Photography in the theatre

27th February 2012
It's been busy ... and so I haven't been posting recently. There will shortly be some blog posts about trips to the Lake District and Scotland.

I very much enjoyed photographing the Lammas pantomime this month, and those photos are now up, albeit behind a password - but I may give you the password if you contact me and ask nicely ;0)

Shooting in a theatre is not easy. The first rule is NO FLASH, otherwise the lighting director who has worked so hard on lighting the stage perfectly will justifiably become very cross. The next problem is that actors have an unfortunate habit of moving, which means you need a high shutter speed to stop them blurring. This means you need a high ISO (speed rating), which in turn can lead to digital noise. Fortunately modern high-end cameras have an extraordinary ability to shoot cleanly at high ISOs. I usually work at ISO 5000 with my Canon 5D Mk II, using a 70-200 f2.8 zoom from the back of the theatre, often at around f4.5. This helps keep the shutter speed up, as well as giving shallow depth of field, blurring the background nicely. I sometimes use a monopod, but I find a tripod just hinders me. If there is any noise because of the high ISO, it is easily removed in software.

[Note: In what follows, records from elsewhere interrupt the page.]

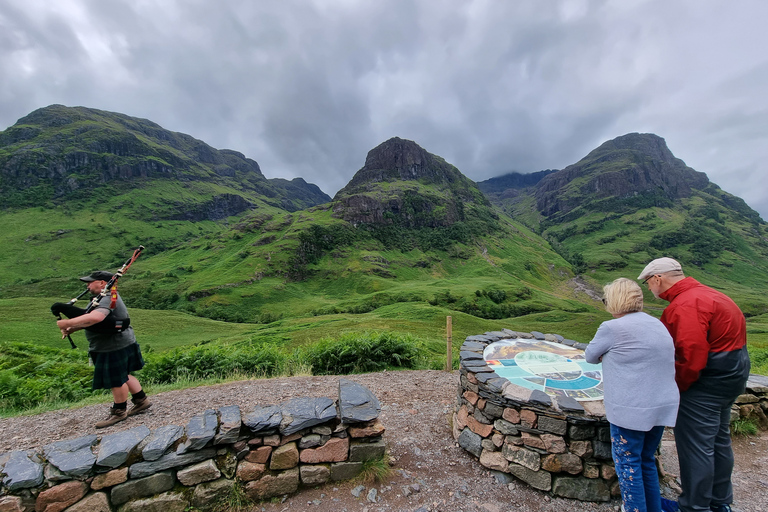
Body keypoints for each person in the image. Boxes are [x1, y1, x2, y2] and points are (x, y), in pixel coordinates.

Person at [638, 257, 750, 512]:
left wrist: (676, 387)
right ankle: (720, 502)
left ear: (658, 278)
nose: (649, 289)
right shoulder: (712, 295)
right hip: (731, 378)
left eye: (648, 283)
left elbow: (689, 355)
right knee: (718, 441)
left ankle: (694, 507)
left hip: (704, 385)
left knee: (695, 446)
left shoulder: (685, 305)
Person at [585, 278, 679, 512]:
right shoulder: (657, 324)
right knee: (646, 460)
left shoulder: (612, 328)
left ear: (615, 300)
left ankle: (635, 508)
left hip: (631, 410)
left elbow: (590, 355)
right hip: (660, 407)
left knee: (628, 464)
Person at [56, 270, 151, 428]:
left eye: (90, 281)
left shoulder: (107, 298)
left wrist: (66, 323)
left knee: (115, 379)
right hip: (120, 341)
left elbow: (96, 318)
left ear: (102, 283)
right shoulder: (103, 297)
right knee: (123, 375)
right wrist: (73, 328)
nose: (87, 285)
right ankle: (141, 401)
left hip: (112, 346)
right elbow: (99, 323)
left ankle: (119, 412)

The next problem is the need to capture the great expressions and gestures, body shapes etc. that you get during the performances. That means you need to know what is coming next. For the panto I shot two dress rehearsals and one performance, which gave me a good range of poses and expressions, and meant that by the performance I knew what was coming.

Finally, you have to shoot a lot of frames, because some will be blurred or less than perfect compositions (actors on a stage can suddenly move into messy arrangements, blink or hold something over their face - e.g. a truncheon!). I then had to edit the shots from the three stagings, choose the best, whittle them down and then process them (in Lightroom in my case). Phew! Great fun though.